C’est comme les téléphones portables dans les transports en commun, on a failli s’habituer aux toux intempestives dans les salles de concerts. Mais cet automne douçâtre et pluvieux constitue un véritable bouillon de culture pour tous les miasmes de la terre, qui transforme les mélomanes en tousseurs professionnels. On s’est repris à s’inquiéter pour les solistes et à plaindre ces victimes innocentes de grossiers personnages. Jusqu’à ce que l’un de ces martyrs explose et s’adresse directement au public : « Mesdames, Messieurs, je voudrais vous rappeler qu’une salle de concerts est faite pour y faire de la musique et non pour tousser ». C’est Pierre Laurent Aimard qui s’exprime ainsi en plein récital d’Etudes pianistiques au Théâtre des Champs-Elysées. Le ton est à la fois excédé et empreint de calme. On a honte, on se fait tout petit sur son siège, tellement gêné qu’on puisse en arriver là.

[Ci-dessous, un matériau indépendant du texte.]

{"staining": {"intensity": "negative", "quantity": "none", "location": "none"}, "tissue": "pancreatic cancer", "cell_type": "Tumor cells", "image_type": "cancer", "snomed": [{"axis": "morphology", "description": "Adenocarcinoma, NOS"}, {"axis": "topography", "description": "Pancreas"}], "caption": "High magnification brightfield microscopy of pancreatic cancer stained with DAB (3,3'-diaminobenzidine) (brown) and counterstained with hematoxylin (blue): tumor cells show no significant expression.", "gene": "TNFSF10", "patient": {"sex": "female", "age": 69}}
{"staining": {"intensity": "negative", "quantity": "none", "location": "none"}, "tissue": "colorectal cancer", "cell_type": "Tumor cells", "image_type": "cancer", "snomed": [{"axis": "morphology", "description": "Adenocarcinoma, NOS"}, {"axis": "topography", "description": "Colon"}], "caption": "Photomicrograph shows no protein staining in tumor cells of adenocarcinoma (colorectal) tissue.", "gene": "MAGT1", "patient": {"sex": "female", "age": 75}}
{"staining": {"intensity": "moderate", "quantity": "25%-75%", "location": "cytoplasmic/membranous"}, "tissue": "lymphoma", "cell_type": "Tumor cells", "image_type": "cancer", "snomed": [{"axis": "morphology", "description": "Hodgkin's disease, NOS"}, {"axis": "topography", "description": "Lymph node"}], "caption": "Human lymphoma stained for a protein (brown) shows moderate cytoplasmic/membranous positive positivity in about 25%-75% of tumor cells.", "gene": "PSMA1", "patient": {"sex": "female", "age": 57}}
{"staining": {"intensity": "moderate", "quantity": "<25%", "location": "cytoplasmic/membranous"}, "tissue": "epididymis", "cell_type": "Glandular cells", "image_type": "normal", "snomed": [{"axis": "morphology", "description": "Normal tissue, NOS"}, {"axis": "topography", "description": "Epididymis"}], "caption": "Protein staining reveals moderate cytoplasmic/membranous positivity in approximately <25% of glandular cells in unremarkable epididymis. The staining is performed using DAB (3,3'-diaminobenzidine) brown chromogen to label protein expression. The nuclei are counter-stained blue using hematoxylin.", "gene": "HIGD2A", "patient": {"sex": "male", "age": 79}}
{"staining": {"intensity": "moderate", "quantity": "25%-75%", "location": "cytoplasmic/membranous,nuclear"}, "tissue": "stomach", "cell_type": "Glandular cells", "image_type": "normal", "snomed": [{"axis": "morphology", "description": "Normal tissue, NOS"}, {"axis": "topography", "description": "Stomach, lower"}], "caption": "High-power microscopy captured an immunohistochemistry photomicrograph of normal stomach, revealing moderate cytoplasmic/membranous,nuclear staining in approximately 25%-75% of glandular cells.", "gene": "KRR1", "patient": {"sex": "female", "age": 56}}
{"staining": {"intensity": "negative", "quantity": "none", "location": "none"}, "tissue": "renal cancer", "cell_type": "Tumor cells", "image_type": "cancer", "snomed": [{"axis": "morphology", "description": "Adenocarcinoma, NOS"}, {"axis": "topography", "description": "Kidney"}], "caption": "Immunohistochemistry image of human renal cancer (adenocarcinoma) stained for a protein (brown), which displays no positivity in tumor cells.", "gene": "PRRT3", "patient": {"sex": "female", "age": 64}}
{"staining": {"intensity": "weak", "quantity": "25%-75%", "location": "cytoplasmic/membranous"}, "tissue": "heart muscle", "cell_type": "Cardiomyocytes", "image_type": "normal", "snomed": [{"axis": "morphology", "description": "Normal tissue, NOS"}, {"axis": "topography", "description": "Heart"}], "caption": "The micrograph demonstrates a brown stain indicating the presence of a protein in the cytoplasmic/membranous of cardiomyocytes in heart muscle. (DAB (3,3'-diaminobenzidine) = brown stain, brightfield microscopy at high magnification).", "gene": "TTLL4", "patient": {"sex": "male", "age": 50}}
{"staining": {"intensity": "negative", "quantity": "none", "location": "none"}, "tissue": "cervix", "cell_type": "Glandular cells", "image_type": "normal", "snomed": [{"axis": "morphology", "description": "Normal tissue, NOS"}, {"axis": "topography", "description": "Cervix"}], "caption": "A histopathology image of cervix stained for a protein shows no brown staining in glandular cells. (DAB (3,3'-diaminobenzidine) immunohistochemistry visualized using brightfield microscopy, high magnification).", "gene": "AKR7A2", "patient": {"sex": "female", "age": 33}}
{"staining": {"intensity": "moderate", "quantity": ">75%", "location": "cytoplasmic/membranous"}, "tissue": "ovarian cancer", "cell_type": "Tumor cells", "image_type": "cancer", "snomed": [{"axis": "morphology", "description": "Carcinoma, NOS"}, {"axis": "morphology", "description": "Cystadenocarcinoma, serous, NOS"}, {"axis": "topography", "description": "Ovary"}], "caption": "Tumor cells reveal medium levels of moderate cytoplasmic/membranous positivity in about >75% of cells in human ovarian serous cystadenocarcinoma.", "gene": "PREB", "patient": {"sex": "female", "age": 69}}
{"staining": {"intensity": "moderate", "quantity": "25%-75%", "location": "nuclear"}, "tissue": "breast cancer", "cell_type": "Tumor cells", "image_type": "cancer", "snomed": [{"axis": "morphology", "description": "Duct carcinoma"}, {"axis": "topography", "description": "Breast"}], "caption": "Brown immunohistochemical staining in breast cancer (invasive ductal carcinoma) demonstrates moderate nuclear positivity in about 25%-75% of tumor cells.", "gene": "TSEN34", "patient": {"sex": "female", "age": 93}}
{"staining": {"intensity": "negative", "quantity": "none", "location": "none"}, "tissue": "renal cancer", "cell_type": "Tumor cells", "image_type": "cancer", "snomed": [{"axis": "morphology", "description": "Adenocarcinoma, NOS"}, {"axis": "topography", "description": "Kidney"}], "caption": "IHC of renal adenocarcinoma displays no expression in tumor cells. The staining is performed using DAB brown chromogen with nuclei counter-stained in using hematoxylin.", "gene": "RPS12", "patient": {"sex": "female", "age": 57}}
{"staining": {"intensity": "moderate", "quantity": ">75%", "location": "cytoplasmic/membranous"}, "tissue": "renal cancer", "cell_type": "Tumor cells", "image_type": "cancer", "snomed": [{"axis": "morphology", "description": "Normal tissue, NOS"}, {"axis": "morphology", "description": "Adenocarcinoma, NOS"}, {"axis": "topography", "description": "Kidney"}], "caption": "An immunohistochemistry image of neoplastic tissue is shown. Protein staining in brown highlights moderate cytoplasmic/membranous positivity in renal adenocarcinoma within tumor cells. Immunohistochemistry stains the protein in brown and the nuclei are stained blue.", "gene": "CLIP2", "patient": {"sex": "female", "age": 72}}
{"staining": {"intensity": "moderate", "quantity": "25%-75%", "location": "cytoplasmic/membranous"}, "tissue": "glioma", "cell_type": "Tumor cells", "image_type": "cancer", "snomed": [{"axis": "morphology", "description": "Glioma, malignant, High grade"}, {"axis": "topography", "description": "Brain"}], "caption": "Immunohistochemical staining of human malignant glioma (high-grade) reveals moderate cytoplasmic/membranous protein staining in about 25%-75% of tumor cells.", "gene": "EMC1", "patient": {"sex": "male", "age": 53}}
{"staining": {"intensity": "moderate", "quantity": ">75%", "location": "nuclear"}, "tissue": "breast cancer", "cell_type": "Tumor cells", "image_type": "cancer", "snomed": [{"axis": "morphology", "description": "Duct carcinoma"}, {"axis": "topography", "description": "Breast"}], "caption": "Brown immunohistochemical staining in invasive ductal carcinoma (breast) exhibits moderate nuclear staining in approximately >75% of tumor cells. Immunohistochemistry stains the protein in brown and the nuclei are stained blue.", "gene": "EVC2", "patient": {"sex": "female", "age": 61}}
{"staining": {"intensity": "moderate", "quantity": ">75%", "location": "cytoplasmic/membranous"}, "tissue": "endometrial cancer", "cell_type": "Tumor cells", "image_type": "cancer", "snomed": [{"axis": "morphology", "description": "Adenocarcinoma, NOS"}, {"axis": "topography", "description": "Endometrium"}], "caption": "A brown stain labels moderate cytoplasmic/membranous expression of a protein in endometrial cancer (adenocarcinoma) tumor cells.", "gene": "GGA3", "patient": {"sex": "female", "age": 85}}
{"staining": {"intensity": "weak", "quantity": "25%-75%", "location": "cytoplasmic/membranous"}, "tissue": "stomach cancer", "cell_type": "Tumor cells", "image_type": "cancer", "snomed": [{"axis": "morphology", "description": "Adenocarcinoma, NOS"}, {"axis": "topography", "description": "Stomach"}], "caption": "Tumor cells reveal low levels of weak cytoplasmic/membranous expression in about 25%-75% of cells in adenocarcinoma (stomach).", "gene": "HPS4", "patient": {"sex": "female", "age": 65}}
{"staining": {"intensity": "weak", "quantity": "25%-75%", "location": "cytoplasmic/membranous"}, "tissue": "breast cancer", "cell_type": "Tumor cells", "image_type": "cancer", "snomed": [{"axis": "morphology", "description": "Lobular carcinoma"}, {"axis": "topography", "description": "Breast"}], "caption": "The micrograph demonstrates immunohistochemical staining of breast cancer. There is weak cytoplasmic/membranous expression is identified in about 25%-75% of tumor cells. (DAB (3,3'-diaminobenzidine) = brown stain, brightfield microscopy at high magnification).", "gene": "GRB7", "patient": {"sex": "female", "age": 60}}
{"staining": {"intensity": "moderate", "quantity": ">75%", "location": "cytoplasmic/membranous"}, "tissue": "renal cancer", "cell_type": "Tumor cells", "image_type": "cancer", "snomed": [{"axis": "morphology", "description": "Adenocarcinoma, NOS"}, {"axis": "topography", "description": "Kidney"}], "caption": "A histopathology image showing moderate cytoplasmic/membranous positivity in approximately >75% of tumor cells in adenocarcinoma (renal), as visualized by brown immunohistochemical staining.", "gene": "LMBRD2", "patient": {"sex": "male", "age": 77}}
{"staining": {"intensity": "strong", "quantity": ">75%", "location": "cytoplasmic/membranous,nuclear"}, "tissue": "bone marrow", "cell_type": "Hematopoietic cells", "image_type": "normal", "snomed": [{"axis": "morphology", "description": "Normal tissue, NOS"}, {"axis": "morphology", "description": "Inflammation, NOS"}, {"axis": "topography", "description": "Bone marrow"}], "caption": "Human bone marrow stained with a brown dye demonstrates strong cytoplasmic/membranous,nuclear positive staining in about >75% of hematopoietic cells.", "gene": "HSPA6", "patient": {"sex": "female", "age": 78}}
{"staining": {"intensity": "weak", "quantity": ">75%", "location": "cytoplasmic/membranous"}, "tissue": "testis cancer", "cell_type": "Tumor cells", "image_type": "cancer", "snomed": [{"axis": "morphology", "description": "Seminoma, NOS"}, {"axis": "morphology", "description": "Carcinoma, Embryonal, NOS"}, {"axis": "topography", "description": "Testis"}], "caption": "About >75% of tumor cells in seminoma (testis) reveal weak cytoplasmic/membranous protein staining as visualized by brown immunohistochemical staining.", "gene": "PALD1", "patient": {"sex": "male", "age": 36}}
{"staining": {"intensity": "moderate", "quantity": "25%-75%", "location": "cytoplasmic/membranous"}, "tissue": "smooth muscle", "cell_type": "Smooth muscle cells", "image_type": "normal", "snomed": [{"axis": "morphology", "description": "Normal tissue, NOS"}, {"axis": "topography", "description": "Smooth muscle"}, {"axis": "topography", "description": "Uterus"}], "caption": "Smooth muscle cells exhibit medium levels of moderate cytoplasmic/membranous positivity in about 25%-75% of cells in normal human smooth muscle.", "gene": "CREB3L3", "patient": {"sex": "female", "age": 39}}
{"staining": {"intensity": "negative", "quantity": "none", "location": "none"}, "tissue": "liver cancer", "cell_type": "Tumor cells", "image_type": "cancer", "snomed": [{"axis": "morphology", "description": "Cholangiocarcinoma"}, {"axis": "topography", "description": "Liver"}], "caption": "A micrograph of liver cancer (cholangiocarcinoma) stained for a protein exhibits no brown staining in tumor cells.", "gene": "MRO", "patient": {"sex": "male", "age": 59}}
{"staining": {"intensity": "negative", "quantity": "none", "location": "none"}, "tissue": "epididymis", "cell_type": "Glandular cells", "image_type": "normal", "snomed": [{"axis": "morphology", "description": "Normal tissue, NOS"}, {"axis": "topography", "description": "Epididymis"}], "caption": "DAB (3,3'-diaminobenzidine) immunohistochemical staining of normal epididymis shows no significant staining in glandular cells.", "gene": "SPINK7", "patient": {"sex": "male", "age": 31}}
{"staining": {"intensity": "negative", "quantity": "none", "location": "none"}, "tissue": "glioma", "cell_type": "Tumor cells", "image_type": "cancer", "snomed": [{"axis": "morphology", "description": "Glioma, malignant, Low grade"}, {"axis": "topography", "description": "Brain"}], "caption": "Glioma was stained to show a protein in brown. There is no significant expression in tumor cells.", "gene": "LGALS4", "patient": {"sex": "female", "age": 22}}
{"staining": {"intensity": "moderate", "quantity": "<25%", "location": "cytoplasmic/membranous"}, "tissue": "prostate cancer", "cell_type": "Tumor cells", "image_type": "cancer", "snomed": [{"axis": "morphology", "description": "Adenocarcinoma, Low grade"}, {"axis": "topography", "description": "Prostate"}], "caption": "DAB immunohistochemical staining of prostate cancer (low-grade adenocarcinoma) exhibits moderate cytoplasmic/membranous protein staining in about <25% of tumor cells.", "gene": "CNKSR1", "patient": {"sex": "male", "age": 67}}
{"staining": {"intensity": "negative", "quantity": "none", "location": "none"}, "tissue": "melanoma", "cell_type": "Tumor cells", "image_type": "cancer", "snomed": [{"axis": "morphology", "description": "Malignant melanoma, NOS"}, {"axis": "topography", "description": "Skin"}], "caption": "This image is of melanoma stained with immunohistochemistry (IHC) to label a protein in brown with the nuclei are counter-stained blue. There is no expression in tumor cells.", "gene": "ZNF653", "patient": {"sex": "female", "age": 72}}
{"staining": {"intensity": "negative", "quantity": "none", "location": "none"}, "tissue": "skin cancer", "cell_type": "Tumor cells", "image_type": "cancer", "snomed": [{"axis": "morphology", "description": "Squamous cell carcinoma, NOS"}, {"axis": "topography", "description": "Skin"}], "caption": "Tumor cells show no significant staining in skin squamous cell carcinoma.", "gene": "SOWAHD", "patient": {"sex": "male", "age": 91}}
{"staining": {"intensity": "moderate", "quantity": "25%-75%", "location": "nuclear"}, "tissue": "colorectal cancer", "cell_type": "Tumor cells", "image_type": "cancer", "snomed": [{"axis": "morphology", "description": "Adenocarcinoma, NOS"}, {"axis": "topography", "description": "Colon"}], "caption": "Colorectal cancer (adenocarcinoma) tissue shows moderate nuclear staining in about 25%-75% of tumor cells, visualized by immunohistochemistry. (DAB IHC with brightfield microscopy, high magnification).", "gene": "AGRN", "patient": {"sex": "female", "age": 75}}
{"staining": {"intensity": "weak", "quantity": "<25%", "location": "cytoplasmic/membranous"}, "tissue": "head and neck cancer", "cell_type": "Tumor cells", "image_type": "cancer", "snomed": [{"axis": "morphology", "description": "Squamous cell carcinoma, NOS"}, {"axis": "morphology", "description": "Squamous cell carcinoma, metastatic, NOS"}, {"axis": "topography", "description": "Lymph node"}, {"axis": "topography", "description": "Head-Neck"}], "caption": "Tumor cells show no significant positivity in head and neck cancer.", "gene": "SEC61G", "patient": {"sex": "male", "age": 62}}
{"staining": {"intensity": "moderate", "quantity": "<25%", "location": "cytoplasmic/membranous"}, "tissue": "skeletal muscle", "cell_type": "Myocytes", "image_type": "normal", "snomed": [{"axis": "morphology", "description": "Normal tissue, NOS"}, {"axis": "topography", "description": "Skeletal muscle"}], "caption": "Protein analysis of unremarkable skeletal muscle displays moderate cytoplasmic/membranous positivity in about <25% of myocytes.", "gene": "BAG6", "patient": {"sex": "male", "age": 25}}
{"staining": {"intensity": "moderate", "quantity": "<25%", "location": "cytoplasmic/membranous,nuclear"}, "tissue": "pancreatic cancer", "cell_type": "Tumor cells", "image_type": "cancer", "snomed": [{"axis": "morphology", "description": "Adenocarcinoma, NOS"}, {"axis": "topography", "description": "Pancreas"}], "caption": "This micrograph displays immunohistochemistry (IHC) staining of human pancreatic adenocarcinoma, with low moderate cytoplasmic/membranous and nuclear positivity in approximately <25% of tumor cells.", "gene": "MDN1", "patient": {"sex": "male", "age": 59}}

Car nous savons tous d’expérience ce qu’est une quinte de toux, son caractère irrépressible. Mais elle ne survient pas avec la traîtrise d’un éternuement difficilement prévisible. On sait bien quand on est enchifrené : alors, on se munit d’un cache-nez, à tout le moins d’un mouchoir. On oserait dire que c’est le Ba Ba du mélomane enrhumé ! Mais l’heure n’est plus à la discrétion, à la politesse minimum, mais au sans gêne le plus gras, au manque d’égard : « je paye, donc je tousse », c’est le slogan du public new look, qui ne semble faire aucune différence entre musique vivante et Star Academy à la télévision : là vous pouvez cracher vos poumons tranquillement, ça ne risque pas de gêner le voisin du dessous et encore moins les artistes !
Or, il suffit de tousser dans un tissu pour réduire de moitié l’impact sonore. Il n’est pas nécessaire de sortir de Polytechnique pour comprendre ça. Mais il y a apparemment une jouissance maligne à tousser à gorge déployée afin de projeter l’onde sonore avec autant d’efficacité qu’une cantatrice. Et curieusement – avez-vous remarqué ? – toujours au beau milieu d’un pianissimo. Est-ce l’émotion ou une manifestation de l’inconscient, la nature ayant, dit-on, horreur du vide ? Certains de mes confrères critiques estiment que l’intensité et le nombre de ces toux de compensation seraient inversement proportionnels à l’ennui suscité par l’interprétation. Je n’ai jamais rien remarqué d’aussi net. En revanche, la toux est la manifestation d’un rejet caractérisé chez certains, en particulier de la musique contemporaine, en fonction de cet axiome débile : puisque c’est du bruit, mettons nous au diapason !
Bref, le constat est cruel et le bilan suffisamment inquiétant pour qu’il soit urgent d’intervenir pour les directeurs de salles. Ils ont avec des moyens divers et variés assez bien réussi à refreiner l’invasion des sonneries de téléphones portables : il est grand temps qu’ils réfléchissent et surtout qu’ils agissent contre les tousseurs impénitents. On va se permettre de le faire avec eux afin de leur suggérer quelques pistes.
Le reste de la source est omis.